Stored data
- - - - - - -

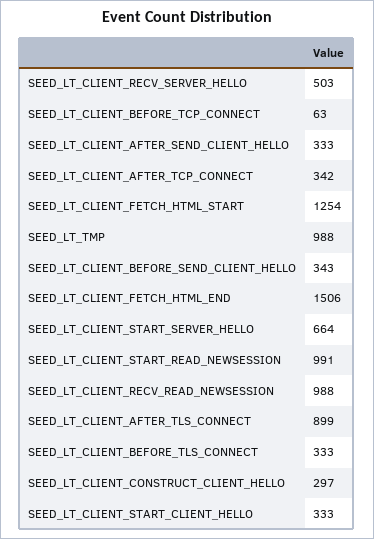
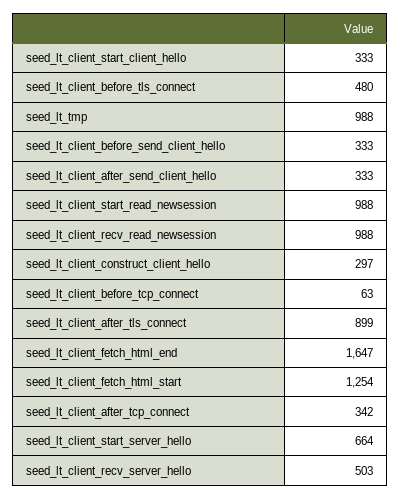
  {
    "SEED_LT_CLIENT_RECV_SERVER_HELLO": 503,
    "SEED_LT_CLIENT_BEFORE_TCP_CONNECT": 63,
    "SEED_LT_CLIENT_AFTER_SEND_CLIENT_HELLO": 333,
    "SEED_LT_CLIENT_AFTER_TCP_CONNECT": 342,
    "SEED_LT_CLIENT_FETCH_HTML_START": 1254,
    "SEED_LT_TMP": 988,
-   "SEED_LT_CLIENT_BEFORE_SEND_CLIENT_HELLO": 343,
+   "SEED_LT_CLIENT_BEFORE_SEND_CLIENT_HELLO": 333,
-   "SEED_LT_CLIENT_FETCH_HTML_END": 1506,
+   "SEED_LT_CLIENT_FETCH_HTML_END": 1647,
    "SEED_LT_CLIENT_START_SERVER_HELLO": 664,
-   "SEED_LT_CLIENT_START_READ_NEWSESSION": 991,
+   "SEED_LT_CLIENT_START_READ_NEWSESSION": 988,
    "SEED_LT_CLIENT_RECV_READ_NEWSESSION": 988,
    "SEED_LT_CLIENT_AFTER_TLS_CONNECT": 899,
-   "SEED_LT_CLIENT_BEFORE_TLS_CONNECT": 333,
+   "SEED_LT_CLIENT_BEFORE_TLS_CONNECT": 480,
    "SEED_LT_CLIENT_CONSTRUCT_CLIENT_HELLO": 297,
    "SEED_LT_CLIENT_START_CLIENT_HELLO": 333
  }

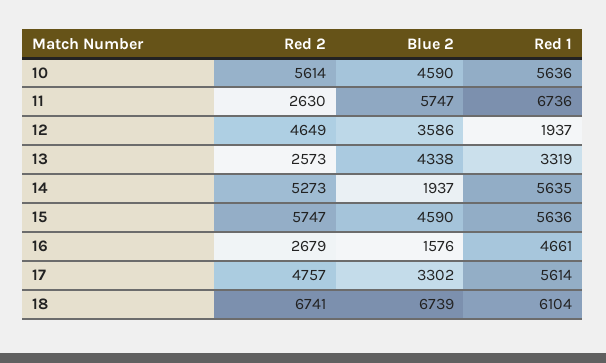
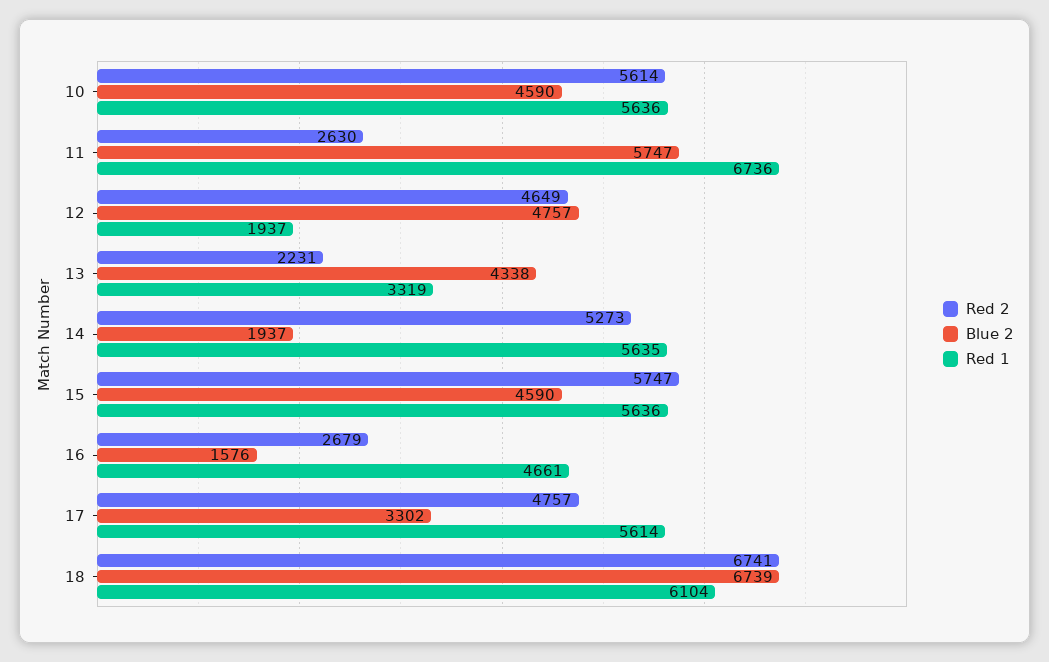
  {
    "Red 2": {
      "10": 5614,
      "11": 2630,
      "12": 4649,
-     "13": 2573,
+     "13": 2231,
      "14": 5273,
      "15": 5747,
      "16": 2679,
      "17": 4757,
      "18": 6741
    },
    "Blue 2": {
      "10": 4590,
      "11": 5747,
-     "12": 3586,
+     "12": 4757,
      "13": 4338,
      "14": 1937,
      "15": 4590,
      "16": 1576,
      "17": 3302,
      "18": 6739
    },
    "Red 1": {
      "10": 5636,
      "11": 6736,
      "12": 1937,
      "13": 3319,
      "14": 5635,
      "15": 5636,
      "16": 4661,
      "17": 5614,
      "18": 6104
    }
  }

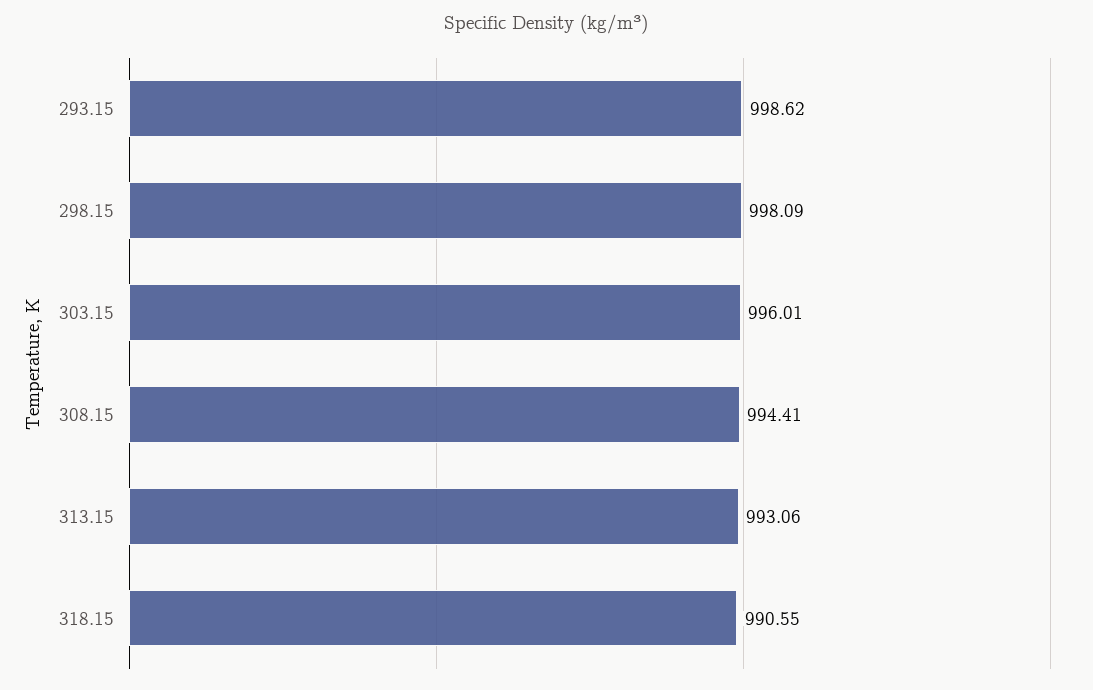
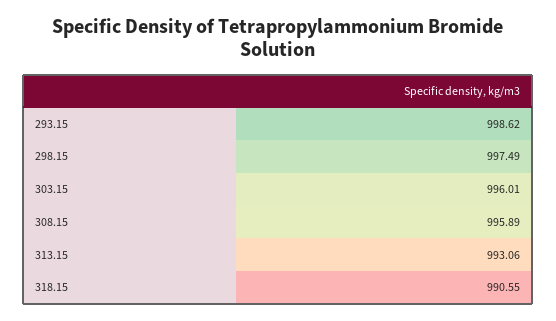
  {
    "293.15": 998.62,
-   "298.15": 998.09,
+   "298.15": 997.49,
    "303.15": 996.01,
-   "308.15": 994.41,
+   "308.15": 995.89,
    "313.15": 993.06,
    "318.15": 990.55
  }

- - - - - - -

→ **Work order**
Could all the data above be given again exactly, leaving out its images?

→ **Result for this task**
  {
    "SEED_LT_CLIENT_RECV_SERVER_HELLO": 503,
    "SEED_LT_CLIENT_BEFORE_TCP_CONNECT": 63,
    "SEED_LT_CLIENT_AFTER_SEND_CLIENT_HELLO": 333,
    "SEED_LT_CLIENT_AFTER_TCP_CONNECT": 342,
    "SEED_LT_CLIENT_FETCH_HTML_START": 1254,
    "SEED_LT_TMP": 988,
-   "SEED_LT_CLIENT_BEFORE_SEND_CLIENT_HELLO": 343,
+   "SEED_LT_CLIENT_BEFORE_SEND_CLIENT_HELLO": 333,
-   "SEED_LT_CLIENT_FETCH_HTML_END": 1506,
+   "SEED_LT_CLIENT_FETCH_HTML_END": 1647,
    "SEED_LT_CLIENT_START_SERVER_HELLO": 664,
-   "SEED_LT_CLIENT_START_READ_NEWSESSION": 991,
+   "SEED_LT_CLIENT_START_READ_NEWSESSION": 988,
    "SEED_LT_CLIENT_RECV_READ_NEWSESSION": 988,
    "SEED_LT_CLIENT_AFTER_TLS_CONNECT": 899,
-   "SEED_LT_CLIENT_BEFORE_TLS_CONNECT": 333,
+   "SEED_LT_CLIENT_BEFORE_TLS_CONNECT": 480,
    "SEED_LT_CLIENT_CONSTRUCT_CLIENT_HELLO": 297,
    "SEED_LT_CLIENT_START_CLIENT_HELLO": 333
  }

  {
    "Red 2": {
      "10": 5614,
      "11": 2630,
      "12": 4649,
-     "13": 2573,
+     "13": 2231,
      "14": 5273,
      "15": 5747,
      "16": 2679,
      "17": 4757,
      "18": 6741
    },
    "Blue 2": {
      "10": 4590,
      "11": 5747,
-     "12": 3586,
+     "12": 4757,
      "13": 4338,
      "14": 1937,
      "15": 4590,
      "16": 1576,
      "17": 3302,
      "18": 6739
    },
    "Red 1": {
      "10": 5636,
      "11": 6736,
      "12": 1937,
      "13": 3319,
      "14": 5635,
      "15": 5636,
      "16": 4661,
      "17": 5614,
      "18": 6104
    }
  }

  {
    "293.15": 998.62,
-   "298.15": 998.09,
+   "298.15": 997.49,
    "303.15": 996.01,
-   "308.15": 994.41,
+   "308.15": 995.89,
    "313.15": 993.06,
    "318.15": 990.55
  }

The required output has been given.